The problem was that family advisors, as a rule, have worked individually with little or no communication with the other advisors, said Russel Baskin, IFEA’s managing director. They also tend to work with one member of the family – the person who called them in – but the dynamics of the family may mean that not everyone agrees with that one person’s goals.

“It’s like advisors are working with the tip of the iceberg and are not aware that underneath the water is the whole foundation of that family,” said Baskin, who has completed the program herself. “What we see happening is that families are often torn apart. Plans are put into place that they don’t know anything about. By then, it’s too late to try to solve some of these problems because they are already set in stone.”

Advisors must first take the program, which runs about $13,900, and then take the $500-exam (broken into both written and oral sections) to get their designation. They must also have another professional designation (or equivalent) and take annual CE credits.

Keith Brown, co-CEO of Daystar Financial Group in Vancouver, was among one of the first Canadian advisors to earn his FEA designation.
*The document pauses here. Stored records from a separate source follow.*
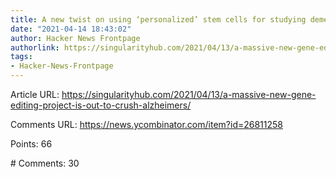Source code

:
```yaml
---
title: A new twist on using ‘personalized’ stem cells for studying dementia
date: "2021-04-14 18:43:02"
author: Hacker News Frontpage
authorlink: https://singularityhub.com/2021/04/13/a-massive-new-gene-editing-project-is-out-to-crush-alzheimers/
tags:
- Hacker-News-Frontpage
---
```


<p>Article URL: <a href="https://singularityhub.com/2021/04/13/a-massive-new-gene-editing-project-is-out-to-crush-alzheimers/">https://singularityhub.com/2021/04/13/a-massive-new-gene-editing-project-is-out-to-crush-alzheimers/</a></p>
<p>Comments URL: <a href="https://news.ycombinator.com/item?id=26811258">https://news.ycombinator.com/item?id=26811258</a></p>
<p>Points: 66</p>
<p># Comments: 30</p>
Brown had been working with family-owned businesses almost since he started in 1981 and always considered that part of his practice to be his favourite.

The course affirmed some of the practices he was already using, such as working with a number of other professional advisors, including lawyers, accountants and dispute resolution experts, to better give a family business holistic advice.

“I do try to work through the system from the information we learned in the course, but I think I now have a better understanding of the whole system. It gives you a more formal business approach as well,” he said.

Broader implications

Brown said he also believes it’s important for independent advisors to understand the broader implications of working as a team for family enterprises.

“There’s lots of competition in the marketplace right now,” he said. “The banks, in particular, have the capacity and financial resources to do everything in house. There are a lot of independents who need to have people in other disciplines to call on. We need a course out there so that independents have the resources to call on. It will help protect the futures of independent advisors as well as independent accounting firms.”